Despite virologic suppression on ART, the levels of cellular immune activation and systemic inflammation rarely return to levels seen in HIV-1-seronegative individuals. We believe that a defect in extracellular adenosine (ADO) production in HIV-1+ individuals plays an important role in the inability of the ADO-A2AR- cAMP signaling pathway to suppress chronic HIV-1-associated inflammation. Extracellular ADO is generated in conditions of stress through hydrolysis of ATP by the ectoenzymes, CD39 and CD73. While these enzymes are co-expressed in murine regulatory T cells, in humans we have confirmed previous studies that they belong in separate CD4+ T cell subsets. Furthermore, we have observed decreases in the frequency and absolute numbers of CD4+CD73+ T cells in HIV-1 infection, regardless of virologic suppression on ART. CD4+CD73+ T cells inversely correlate with T cell immune activation as well as plasma levels of C-reactive protein (CRP). We hypothesize that decreased ADO production, due to the loss of CD4+CD73+ T cells, contributes to the inability of the ADO-signaling pathway to control the chronic inflammation in HIV-1 infection. We propose to conduct a phase I/II, randomized, double blind, placebo controlled, partial crossover pilot study evaluating the effect of Dipyridamole (DP), an FDA-approved drug proven to increase extracellular ADO levels, on cellular immune activation and inflammation. We will randomize 40 HIV-1+ subjects virally suppressed on ART and with CD4+ T cell counts d500 cells/mm3, to 12 weeks of either DP or placebo. The primary endpoints are the changes in the proportion of CD8+ T cell co-expressing CD38 and HLA-DR and the plasma levels of IL-6. Secondary endpoints will assess the impact of 12 and 24 weeks DP therapy on immunologic and virologic parameters including: CD4+ T cell activation and cell cycling, frequencies of T cell maturation subsets, monocyte and macrophage activation, gut mucosal T cell activation, plasma levels of biomarkers of inflammation and coagulation, and residual viral expression.
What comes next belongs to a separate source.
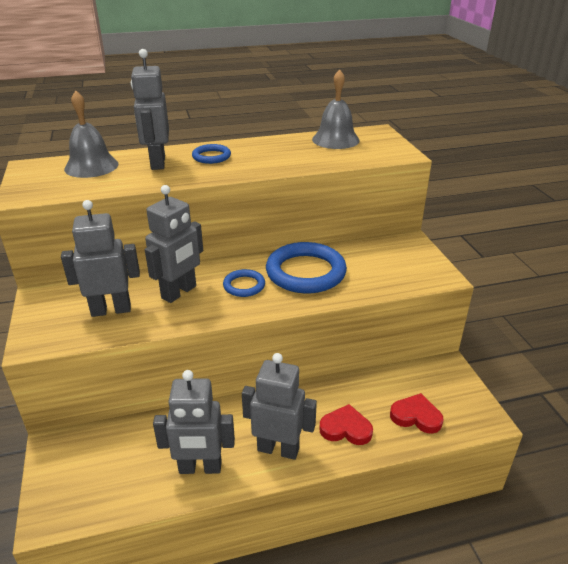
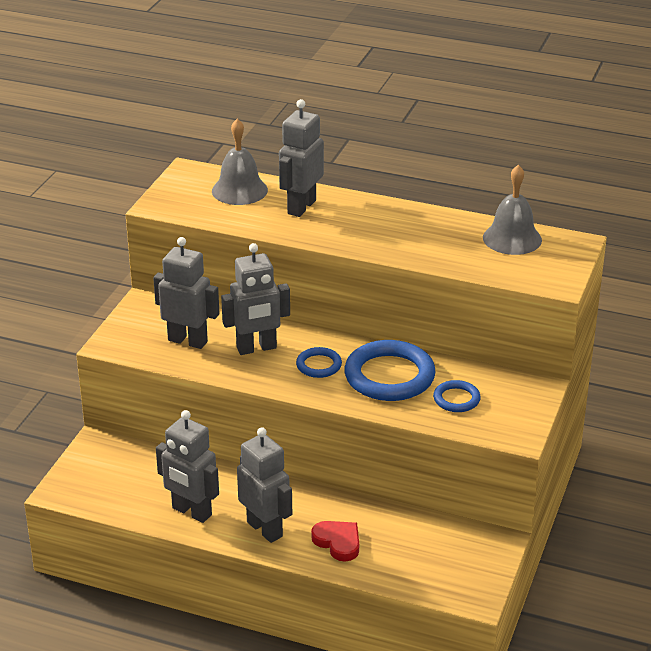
camera: 35 degrees right, 0 degrees up
(211, 156) = (359, 217): blue ring -> blue ring (456, 399)
(416, 416) = (412, 564): red heart -> none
In Aim 2, we will determine whether changes in the various immunologic parameters will translate to a measurable clinical outcome. As such we will evaluate whether DP therapy can improve vascular function by performing brachial artery flow-mediated dilation on the HIV-1+ subjects in our clinical trial.
In Aim 3, since we have shown in vitro that ADO can suppress T cell activation and secretion of pro-inflammatory cytokines, we will investigate in vivo whether CD73 expression and the ADO-A2AR-cAMP signaling pathway can indeed regulate HIV-1-associated inflammation. We will determine frequencies of immune cells expressing CD73 in peripheral blood and gut mucosal tissue as well as the levels of the purines involved in the signaling pathway and investigate their associations with immune activation and inflammation. By elucidating specific mechanisms responsible for HIV-1-associated immune dysregulation, results of our study may lead to new interventions aimed at preventing or limiting the impact of chronic inflammation and immune activation in HIV-1 infection.
Increased risk for non-AIDS-associated chronic diseases in HIV-1-infected individuals despite effective antiretroviral therapy has been associated with persistent immune activation and elevated levels of systemic inflammation. This project will evaluate a medication called dipyridamole to see if it improves the immune dysfunction in HIV-infected individuals. Identification of one or more effective treatments could pave the way for therapeutic strategies that can reduce inflammation thereby improving health outcomes and increasing the life expectancy of the HIV-1-infected population.